Frente a ese panorama, como no podía ser de otra manera, los pareceres de esta pareja despareja se dividen en dos… otra vez. Los que fomentan volver a las raíces, a Gramsci, a la lucha con nombre y apellido, a la plaza. Y los que optan por contratacar bajando los decibelios, buscando la concordia, Chantal Mouffe. Ahí tenemos de un lado y del otro a los Anticapitalistas y Podemos, Cristina y el PJ, Sanders y Occupy Wall Street, AMLO y el Movimiento 132… Y sus respectivas lecturas de la crisis interna, donde todo es uno y su opuesto: demasiada radicalización/mucha tibieza; excesivo verticalismo/abundancia de asambleas y foros; mucho Instagram y poco Marx/mucha unidad básica y poca favela…
Mientras tanto, critican algunos ajenos a la teoría política, el resto de partidos e ideologías se rearman, y crecen. Como en el fútbol, diría Pep Guardiola, o se tiene la pelota o se ocupan los espacios.
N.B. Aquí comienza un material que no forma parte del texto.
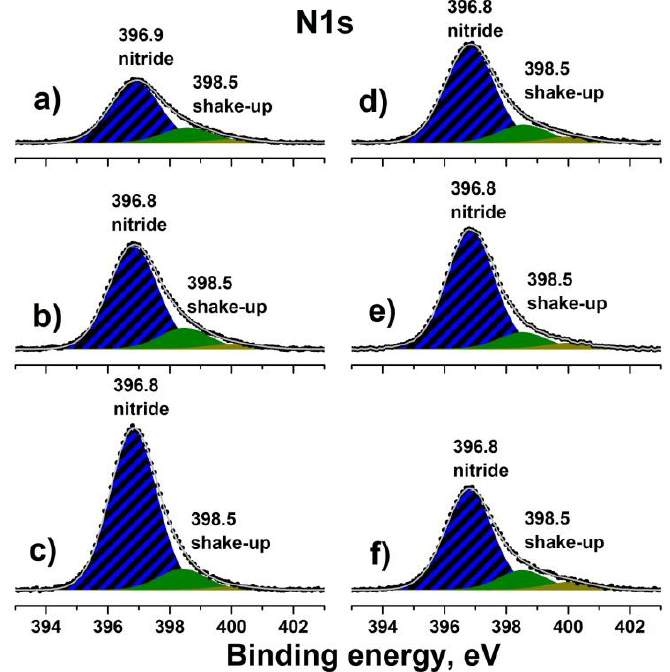
Figure 5. N1s XP-spectra obtained for Ti-Al-N films ( a ) 200 ◦ C, 20 sccm; ( b ) 200 ◦ C, 40 sccm; ( c ) 200 ◦ C, 60 sccm, ( d ) 500 C, 20 sccm, ( e ) 500 C, 40 sccm and ( f ) 500 C, 60 sccm after Ar + ion etching.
Por ahora, la terapia pinta que va a ser larga y densa, sin una clara definición a corto plazo. Esta falta de claridad es (sí, hasta en esto hay división) parte de su magia y raison d´être, la que precisamente la hace perdurar en el tiempo. Para otros, un terrible dolor de cabeza.
El duopolio de la izquierda populista es dual hasta en sus resoluciones, como hemos visto. Pero precisamente es esta dualidad, trascendente y borgeana, la que parece movernos más que cualquier otra doctrina coherente y cerrada.